Sur cette base historique t simplifiée, Mayorga en profite pour nous parler des situations  déchirantes à un moment de la vie, qui accablent les grands poètes comme n’importe lequel d’entre nous. Dans ces Lettres d’amour à Staline, on voit donc le malheureux Boulgakov avec son épouse à un moment où il ne sait plus très bien comment rester lui-même face à une censure sans nom, sans visage mais terriblement efficace et éprouvante.

  Et Boulgakov décide alors d’écrire une lettre à Staline pour lui demander de quitter l’Union soviétique, même provisoirement, puisque tous ses écrits sont systématiquement rembarrés par un pouvoir occulte. Et, fait extraordinaire, il reçoit même un jour un coup de téléphone du petit père des peuples, en personne qui désire beaucoup le rencontrer pour avoir un entretien avec lui. Mais, fatalité ou volonté du maître absolu du Kremlin,on le saura pas, la communication est soudainement coupée. Et la vie de Boulgakov va devenir insupportable, et sa personnalité elle-même en est dévorée. Il l’écrit: « mes forces sont brisées, je n’ai plus le courage d’exister dans cette atmosphère de traque, je sais qu’à l’intérieur de l’URSS, il m’est interdit de publier mes livres ou de faire jouer mes pièces ». Mais l’exil tant demandé ne lui est pas accordé.

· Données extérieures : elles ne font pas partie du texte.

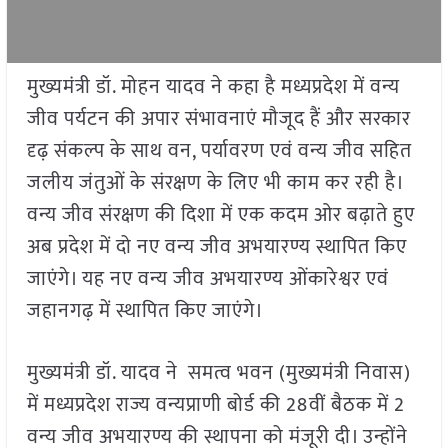
मुख्यमंत्री डॉ. मोहन यादव ने कहा है मध्यप्रदेश में वन्य
जीव पर्यटन की अपार संभावनाएं मौजूद हैं और सरकार
दृढ़ संकल्प के साथ वन, पर्यावरण एवं वन्य जीव सहित
जलीय जंतुओं के संरक्षण के लिए भी काम कर रही है।
वन्य जीव संरक्षण की दिशा में एक कदम ओर बढ़ाते हुए
अब प्रदेश में दो नए वन्य जीव अभयारण्य स्थापित किए
जाएंगे। यह नए वन्य जीव अभयारण्य ओंकारेश्वर एवं
जहानगढ़ में स्थापित किए जाएंगे।
मुख्यमंत्री डॉ. यादव ने समत्व भवन (मुख्यमंत्री निवास)
में मध्यप्रदेश राज्य वन्यप्राणी बोर्ड की 28वीं बैठक में 2
वन्य जीव अभयारण्य की स्थापना को मंजूरी दी। उन्होंने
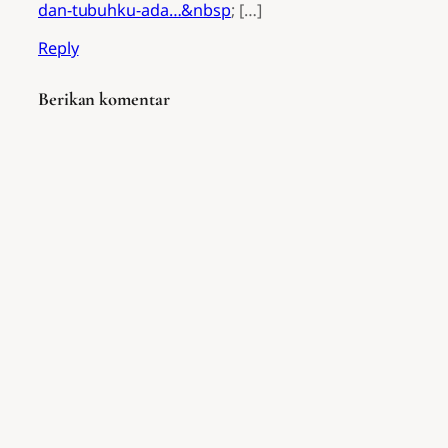
dan-tubuhku-ada…&nbsp
; […]
Reply
Berikan komentar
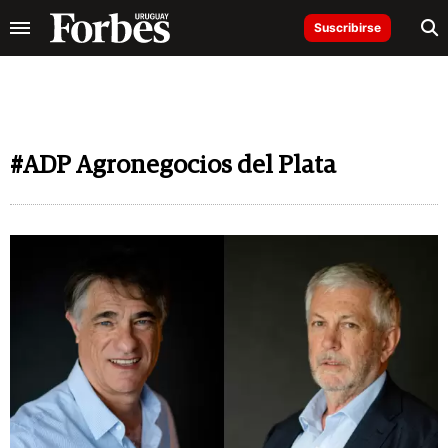
Suscribirse
#ADP Agronegocios del Plata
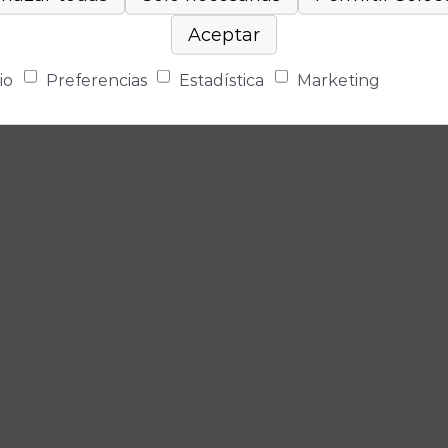
io
Preferencias
Estadística
Marketing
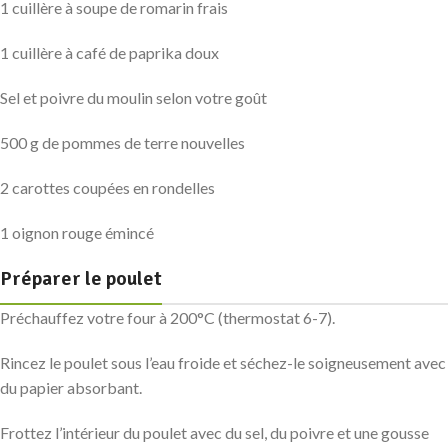
1 cuillère à soupe de romarin frais
1 cuillère à café de paprika doux
Sel et poivre du moulin selon votre goût
500 g de pommes de terre nouvelles
2 carottes coupées en rondelles
1 oignon rouge émincé
Préparer le poulet
Préchauffez votre four à 200°C (thermostat 6-7).
Rincez le poulet sous l’eau froide et séchez-le soigneusement avec
du papier absorbant.
Frottez l’intérieur du poulet avec du sel, du poivre et une gousse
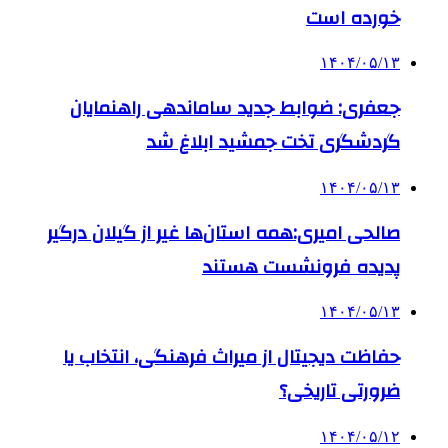
خورده است
۱۴۰۴/۰۵/۱۳
جعفری: ضوابط جدید ساماندهی راهنمایان
گردشگری تخت جمشید ابلاغ شد
۱۴۰۴/۰۵/۱۳
صالحی امیری:همه استان‌ها غیر از گیلان درگیر
پدیده فرونشست هستند
۱۴۰۴/۰۵/۱۳
حفاظت دیجیتال از میراث فرهنگی، انتخاب یا
ضرورتی تاریخی؟
۱۴۰۴/۰۵/۱۲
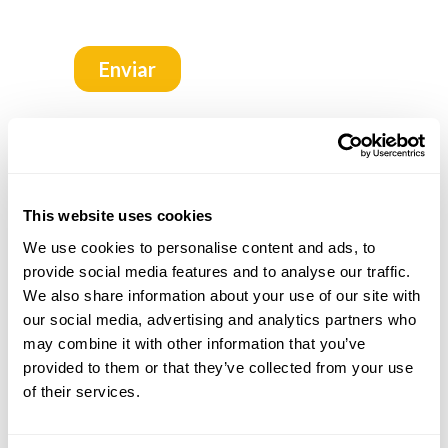
FAQ'S
This website uses cookies
¿Minigolf es sólo para niños?
We use cookies to personalise content and ads, to
De ninguna manera. El minigolf es una
provide social media features and to analyse our traffic.
actividad de ocio y un deporte para todas
We also share information about your use of our site with
las edades son los circuitos de minigolf de
our social media, advertising and analytics partners who
Lusogolfe desarrollado para obtener
may combine it with other information that you’ve
diferentes niveles y grados de dificultad
atractivo y motivador para todos los
provided to them or that they’ve collected from your use
profesionales.
of their services.
¿Cuál es el número mínimo de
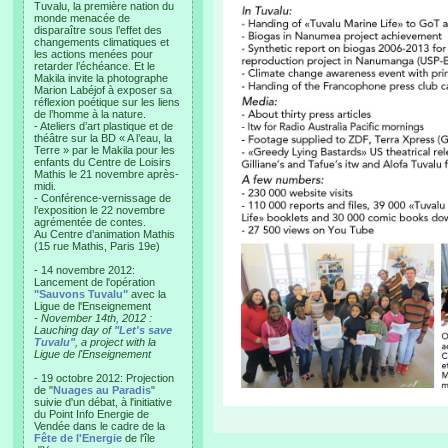
Tuvalu, la première nation du
monde menacée de
disparaître sous l’effet des
changements climatiques et
les actions menées pour
retarder l’échéance. Et le
Makila invite la photographe
Marion Labéjof à exposer sa
réflexion poétique sur les liens
de l’homme à la nature.
- Ateliers d’art plastique et de
théâtre sur la BD « A l’eau, la
Terre » par le Makila pour les
enfants du Centre de Loisirs
Mathis le 21 novembre après-
midi.
- Conférence-vernissage de
l’exposition le 22 novembre
agrémentée de contes.
Au Centre d’animation Mathis
(15 rue Mathis, Paris 19e)
- 14 novembre 2012:
Lancement de l'opération
"Sauvons Tuvalu"
avec la
Ligue de l'Enseignement
- November 14th, 2012 :
Lauching day of
"Let's save
Tuvalu"
, a project with la
Ligue de l'Enseignement
- 19 octobre 2012: Projection
de "
Nuages au Paradis
"
suivie d'un débat, à l'initiative
du Point Info Energie de
Vendée dans le cadre de la
Fête de l'Energie
de l'île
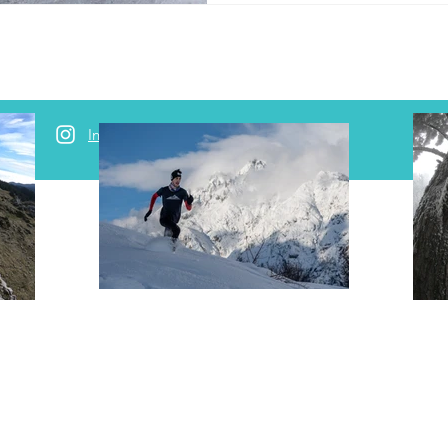
Instagram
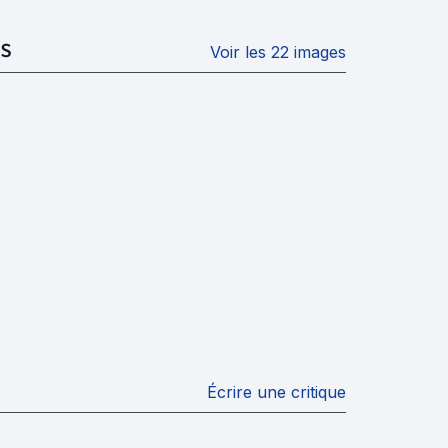
S
Voir les 22 images
Écrire une critique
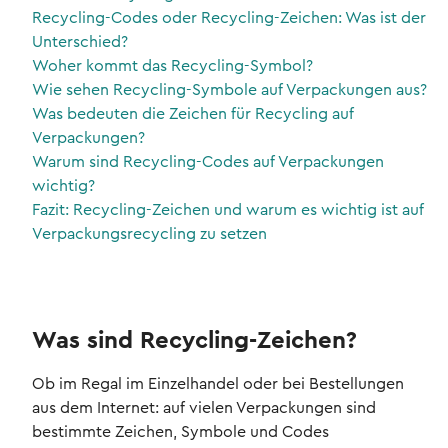
Recycling-Codes oder Recycling-Zeichen: Was ist der
Unterschied?
Woher kommt das Recycling-Symbol?
Wie sehen Recycling-Symbole auf Verpackungen aus?
Was bedeuten die Zeichen für Recycling auf
Verpackungen?
Warum sind Recycling-Codes auf Verpackungen
wichtig?
Fazit: Recycling-Zeichen und warum es wichtig ist auf
Verpackungsrecycling zu setzen
Was sind Recycling-Zeichen?
Ob im Regal im Einzelhandel oder bei Bestellungen
aus dem Internet: auf vielen Verpackungen sind
bestimmte Zeichen, Symbole und Codes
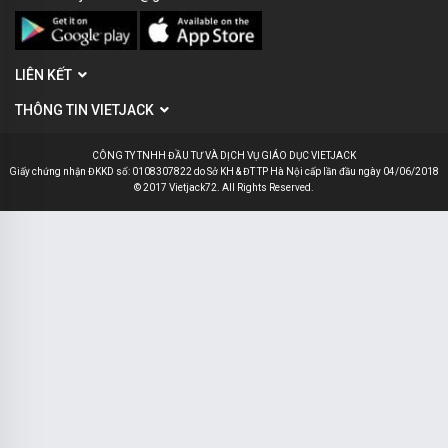
LIÊN KẾT
THÔNG TIN VIETJACK
CÔNG TY TNHH ĐẦU TƯ VÀ DỊCH VỤ GIÁO DỤC VIETJACK
Giấy chứng nhận ĐKKD số: 0108307822 do Sở KH & ĐT TP Hà Nội cấp lần đầu ngày 04/06/2018
© 2017 Vietjack72. All Rights Reserved.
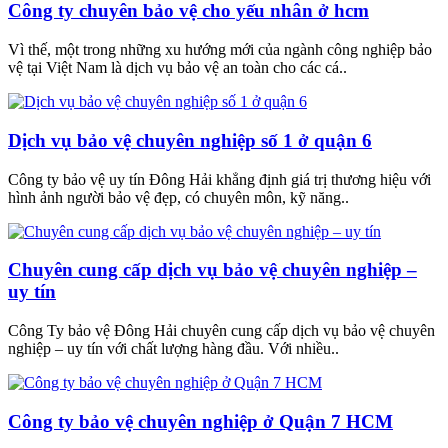
Công ty chuyên bảo vệ cho yếu nhân ở hcm
Vì thế, một trong những xu hướng mới của ngành công nghiệp bảo
vệ tại Việt Nam là dịch vụ bảo vệ an toàn cho các cá..
Dịch vụ bảo vệ chuyên nghiệp số 1 ở quận 6
Công ty bảo vệ uy tín Đông Hải khẳng định giá trị thương hiệu với
hình ảnh người bảo vệ đẹp, có chuyên môn, kỹ năng..
Chuyên cung cấp dịch vụ bảo vệ chuyên nghiệp –
uy tín
Công Ty bảo vệ Đông Hải chuyên cung cấp dịch vụ bảo vệ chuyên
nghiệp – uy tín với chất lượng hàng đầu. Với nhiều..
Công ty bảo vệ chuyên nghiệp ở Quận 7 HCM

 Il y a dans la pièce de Mayorga deux personnages: Boulgakov et sa femme, sans doute la deuxième,( il en eut trois) qui joue au début surtout le personnage de Staline en cherchant à l’incarner au maximum dans une sorte d’exorcisme, puis Staline lui-même ou son fantôme, sort d’une armoire , en costume militaire blanc, et va passer dans la vie du couple, comme un être maléfique qui ne cesse de hanter la pensée de l’écrivain. A raconter comme cela, cette manipulation psychologique devrait être aussi passionnante à observer qu’ effrayante.
 Malheureusement , le texte de Mayorga n’a pas, et de loin,  les mêmes qualités que celui  du Garçon du dernier rang. Et cette farce philosophico-historique, bien bavarde, sur la cruauté et la bêtise humaine fait long feu, comme si l’auteur avait voulu surtout privilégier la fable plus que les personnages qui semblent, sauf à quelques rares moments, assez  inconsistants. Le dispositif scénique imaginé: des meubles sévères: tables, chaises,banquette, armoire, lit, le tout rangé au cordeau sur une moquette rouge n’est pas non plus d’une fabuleuse inventivité; quant à la direction d’acteurs, on a connu le grand Lavelli mieux inspiré. Les trois acteurs: Luc-Antoine Diquero, Gérard Lartigau et Marie-Christine Letort font ce qu’ils peuvent mais ne savent pas quelle direction de jeu prendre, et criaillent trop souvent pour être vraiment crédibles. Même la gestuelle est souvent fausse ou conventionnelle…
  Mission peut-être impossible: comment représenter des personnages comme Boulgakov et Staline sans tomber dans l’anecdotique? En tout cas, ces quelque 95 minutes dégagent un ennui profond. Comme l’auteur était dans la salle hier soir, les Français, qui sont  (en général mais pas toujours) des gens  polis, l’ont applaudi, mais sans grand enthousiasme… Et ce ne ne serait pas très honnête de vous  recommander ce spectacle.
  Décidément il y a des semaines comme cela: après le Noli me tangere, ces Lettres d’amour à Staline ne donnent pas trop envie de fréquenter les auteurs contemporains…Et ce n’est pas avec ce genre de spectacles que l’on attirera les jeunes au théâtre!